Qwen3-8B Karma v2 (DPO)

A fine-tuned Qwen3-8B model trained to generate Reddit comments that match specific karma score targets. This model combines supervised fine-tuning with Direct Preference Optimization (DPO) to learn what makes Reddit comments successful.

Model Description

This is the v2 release - an earlier version of the karma prediction model. For the latest version with expanded subreddit coverage and persona steering, see qwen3-8b-karma-v3.

Training Pipeline

Stage 1 - Supervised Fine-Tuning (SFT)

Task: Learn to predict karma scores and generate contextually appropriate replies
Input: Thread context (subreddit, post title, body, parent comments, target score)
Output: Reply text matching the target karma level

Stage 2 - Direct Preference Optimization (DPO)

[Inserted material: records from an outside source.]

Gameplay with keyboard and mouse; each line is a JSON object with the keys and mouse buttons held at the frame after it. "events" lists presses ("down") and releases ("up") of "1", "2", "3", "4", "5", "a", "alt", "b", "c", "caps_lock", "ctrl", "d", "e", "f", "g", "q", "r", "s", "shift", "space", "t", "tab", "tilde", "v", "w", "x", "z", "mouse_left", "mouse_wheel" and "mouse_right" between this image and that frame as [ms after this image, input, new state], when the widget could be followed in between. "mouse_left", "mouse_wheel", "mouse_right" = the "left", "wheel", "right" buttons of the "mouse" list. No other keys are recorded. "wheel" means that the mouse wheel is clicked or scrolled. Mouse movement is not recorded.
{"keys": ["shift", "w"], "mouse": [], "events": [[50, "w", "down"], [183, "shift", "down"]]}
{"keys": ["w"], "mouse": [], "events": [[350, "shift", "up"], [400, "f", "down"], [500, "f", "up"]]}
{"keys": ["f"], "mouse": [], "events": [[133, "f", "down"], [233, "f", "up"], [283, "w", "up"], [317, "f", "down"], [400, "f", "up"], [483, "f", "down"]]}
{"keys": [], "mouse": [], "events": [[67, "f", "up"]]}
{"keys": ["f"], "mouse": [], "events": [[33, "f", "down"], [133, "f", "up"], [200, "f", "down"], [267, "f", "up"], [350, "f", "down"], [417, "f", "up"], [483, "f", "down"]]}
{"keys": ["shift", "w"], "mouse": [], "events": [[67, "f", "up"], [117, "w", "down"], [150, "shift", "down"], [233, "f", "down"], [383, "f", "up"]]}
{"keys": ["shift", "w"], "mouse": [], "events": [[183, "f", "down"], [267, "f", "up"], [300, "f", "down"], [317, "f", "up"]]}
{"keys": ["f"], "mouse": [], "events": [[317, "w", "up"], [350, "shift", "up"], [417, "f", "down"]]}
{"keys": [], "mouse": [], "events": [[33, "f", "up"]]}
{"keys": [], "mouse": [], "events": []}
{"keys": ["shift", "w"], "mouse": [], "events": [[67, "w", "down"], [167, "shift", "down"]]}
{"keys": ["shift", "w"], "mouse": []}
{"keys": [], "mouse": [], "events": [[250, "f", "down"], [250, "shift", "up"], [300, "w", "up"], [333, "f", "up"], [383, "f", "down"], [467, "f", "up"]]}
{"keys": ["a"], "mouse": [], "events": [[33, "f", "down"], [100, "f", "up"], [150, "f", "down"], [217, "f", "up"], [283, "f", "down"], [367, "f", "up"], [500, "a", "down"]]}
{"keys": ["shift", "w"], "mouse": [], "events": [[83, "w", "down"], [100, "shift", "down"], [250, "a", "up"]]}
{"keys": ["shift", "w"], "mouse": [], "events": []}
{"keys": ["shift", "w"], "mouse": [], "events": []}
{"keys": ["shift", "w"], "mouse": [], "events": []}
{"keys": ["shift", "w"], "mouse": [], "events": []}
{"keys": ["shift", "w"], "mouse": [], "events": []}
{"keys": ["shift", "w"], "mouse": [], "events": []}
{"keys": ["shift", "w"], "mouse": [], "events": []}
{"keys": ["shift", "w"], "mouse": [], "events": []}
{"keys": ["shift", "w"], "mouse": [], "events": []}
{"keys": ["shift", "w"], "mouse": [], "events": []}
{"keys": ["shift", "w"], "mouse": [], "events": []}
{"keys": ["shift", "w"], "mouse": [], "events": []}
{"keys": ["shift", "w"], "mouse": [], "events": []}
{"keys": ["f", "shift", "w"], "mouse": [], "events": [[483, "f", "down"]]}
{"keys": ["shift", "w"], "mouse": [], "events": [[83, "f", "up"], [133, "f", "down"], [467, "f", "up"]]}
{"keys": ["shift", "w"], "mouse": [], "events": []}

Creates preference pairs from sibling comments (same parent, different scores)
Higher-scored comments = "chosen", lower-scored = "rejected"
Trains the model to prefer responses that achieve higher engagement

Subreddits

Trained on a curated set of subreddits including:

JoeRogan, AskReddit, NoStupidQuestions, IsItBullshit
nutrition, technology, personalfinance
And several others

Usage

from transformers import AutoModelForCausalLM, AutoTokenizer

model = AutoModelForCausalLM.from_pretrained("verque-app/qwen3-8b-karma-v2")
tokenizer = AutoTokenizer.from_pretrained("verque-app/qwen3-8b-karma-v2")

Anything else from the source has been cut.